35) O Sr. Administrador de Insolvência não conseguiu apurar a existência de quaisquer bens sujeitos a registo em nome da insolvente.
36) O acordo de arrendamento celebrado entre EA e mulher IA e a sociedade insolvente, referido em 6), foi objecto de um aditamento, com data de 01.08.2014, elaborado por HC e apresentado aos senhorios para que o assinassem, o que obteve o acordo destes, através do qual foi alterada a cláusula primeira do dito acordo de arrendamento não habitacional com prazo certo, passando a valer a livre denúncia por qualquer uma das partes, estipulando-se, para o efeito, um pré-aviso escrito com a antecedência mínima de noventa dias.
37) Durante a vigência do acordo de arrendamento referido em 6) era HC quem se relacionava habitualmente com os senhorios, sendo esta quem pagava a renda e com quem tratavam com os senhorios de qualquer assunto pendente relacionado com o imóvel.
38) A Técnica Oficial de Contas da sociedade insolvente, além de cunhada de ambos os sócios, era também contabilista da sociedade Empresa X – Produção, Comércio e Exportação de Produtos Regionais, Lda..
39) À data da constituição da sociedade insolvente a requerida HC encontrava-se desempregada, tendo beneficiado de incentivos públicos geridos pelo Instituto de Emprego e de Formação Profissional, I.P. (IEFP), no âmbito dos quais viu aprovado um financiamento no valor de € 35.220,60.

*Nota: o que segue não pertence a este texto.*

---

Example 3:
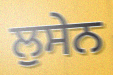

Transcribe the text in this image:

ਲੁਸੇਨ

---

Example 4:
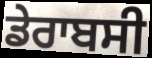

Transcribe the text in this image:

ਡੇਰਾਬਸੀ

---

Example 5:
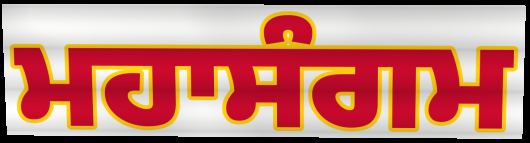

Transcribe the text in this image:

ਮਹਾਸੰਗਮ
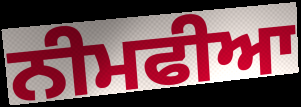
ਨੀਮਫੀਆ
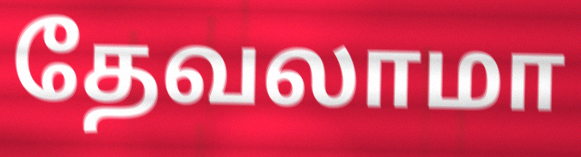
தேவலாமா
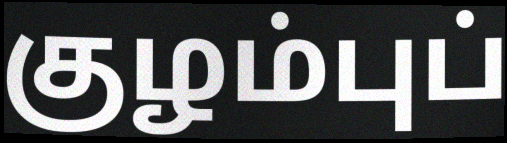
குழம்புப்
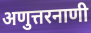
अणुत्तरनाणी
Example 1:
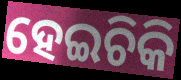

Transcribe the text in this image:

ହେଇଚିକି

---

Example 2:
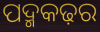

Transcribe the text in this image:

ପଦ୍ମକଢ଼ର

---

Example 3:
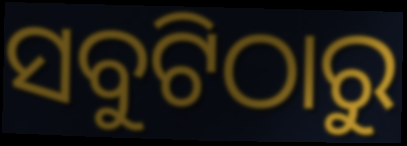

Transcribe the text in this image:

ସବୁଟିଠାରୁ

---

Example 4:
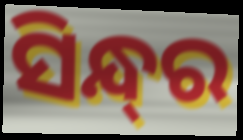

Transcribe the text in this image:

ସିନ୍ଧ୍‌ର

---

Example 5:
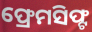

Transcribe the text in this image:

ଫ୍ରେମସିଫ୍ଟ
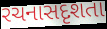
રચનાસદૃશતા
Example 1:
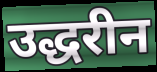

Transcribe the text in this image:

उद्धरीन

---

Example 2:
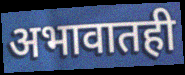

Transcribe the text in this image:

अभावातही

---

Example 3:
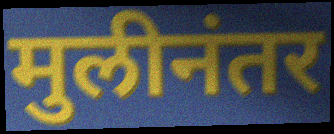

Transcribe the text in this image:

मुलीनंतर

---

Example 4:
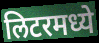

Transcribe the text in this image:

लिटरमध्ये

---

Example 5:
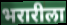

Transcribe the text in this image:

भरारीला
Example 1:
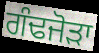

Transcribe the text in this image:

ਗੰਢਜੋੜਾ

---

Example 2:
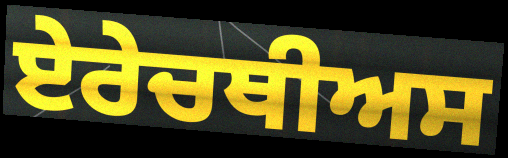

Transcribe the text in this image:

ਏਰੇਚਥੀਅਸ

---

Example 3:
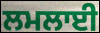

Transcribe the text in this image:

ਲਮਲਾਈ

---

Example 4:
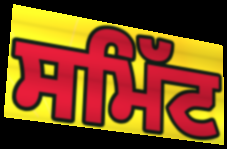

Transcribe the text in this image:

ਸਮਿੱਟ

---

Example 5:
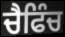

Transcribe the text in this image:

ਚੈਫਿੰਚ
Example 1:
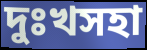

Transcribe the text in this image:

40) À data da constituição da sociedade ora insolvente, JS era já sócio da sociedade Empresa X – Produção, Comércio e Exportação de Produtos Regionais, Lda. que se dedicava ao fabrico de pastéis de Chaves e outros produtos de pastelaria.
41) A sociedade insolvente não produzia quaisquer produtos, limitando-se à sua comercialização.
42) O património da insolvente era apenas o necessário para a sua actividade de comercialização.
43) A sociedade Empresa X – Produção, Comércio e Exportação de Produtos Regionais, Lda. fornecia grande parte dos produtos comercializados pela sociedade ora insolvente.
44) JS realizou a sua entrada de capital na sociedade insolvente com dois cheques de uma conta bancária da sociedade Empresa X – Produção, Comércio e Exportação de Produtos Regionais, Lda..
45) No mês de Fevereiro de 2012, a sociedade Empresa X – Produção, Comércio e Exportação de Produtos Regionais, Lda. cessou de forma unilateral e sem qualquer aviso prévio o fornecimento de produtos à sociedade insolvente.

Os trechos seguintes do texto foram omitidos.